What to do:
The answer must consist of each line below that contains the string "Определение".
··· Dataset ···
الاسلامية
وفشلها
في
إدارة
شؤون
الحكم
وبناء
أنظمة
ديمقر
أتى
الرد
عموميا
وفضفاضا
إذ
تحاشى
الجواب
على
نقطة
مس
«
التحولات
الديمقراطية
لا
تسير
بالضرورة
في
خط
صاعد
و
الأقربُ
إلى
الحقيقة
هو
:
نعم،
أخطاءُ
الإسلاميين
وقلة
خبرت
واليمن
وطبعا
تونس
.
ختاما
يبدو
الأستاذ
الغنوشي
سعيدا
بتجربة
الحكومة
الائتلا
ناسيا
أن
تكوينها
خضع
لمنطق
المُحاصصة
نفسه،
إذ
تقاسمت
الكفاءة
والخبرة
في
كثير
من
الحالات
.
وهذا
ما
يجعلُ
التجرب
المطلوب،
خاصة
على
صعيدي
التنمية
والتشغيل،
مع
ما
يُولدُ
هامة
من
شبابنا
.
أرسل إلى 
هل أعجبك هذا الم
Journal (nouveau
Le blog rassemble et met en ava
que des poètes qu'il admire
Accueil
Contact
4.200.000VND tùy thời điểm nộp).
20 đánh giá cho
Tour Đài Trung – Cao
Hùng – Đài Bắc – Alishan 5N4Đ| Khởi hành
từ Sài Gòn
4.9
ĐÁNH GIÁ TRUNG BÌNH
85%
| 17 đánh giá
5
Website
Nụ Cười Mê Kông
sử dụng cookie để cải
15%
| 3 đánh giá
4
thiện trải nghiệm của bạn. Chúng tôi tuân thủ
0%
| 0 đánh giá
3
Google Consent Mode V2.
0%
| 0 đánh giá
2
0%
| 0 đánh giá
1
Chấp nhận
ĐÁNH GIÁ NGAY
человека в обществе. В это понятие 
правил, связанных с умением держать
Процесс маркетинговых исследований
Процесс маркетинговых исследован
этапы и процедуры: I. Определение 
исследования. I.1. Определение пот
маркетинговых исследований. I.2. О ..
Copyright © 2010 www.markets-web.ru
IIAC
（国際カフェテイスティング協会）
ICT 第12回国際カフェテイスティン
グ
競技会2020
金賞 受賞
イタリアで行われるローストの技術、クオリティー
···
Your solution:
этапы и процедуры: I. Определение 
исследования. I.1. Определение пот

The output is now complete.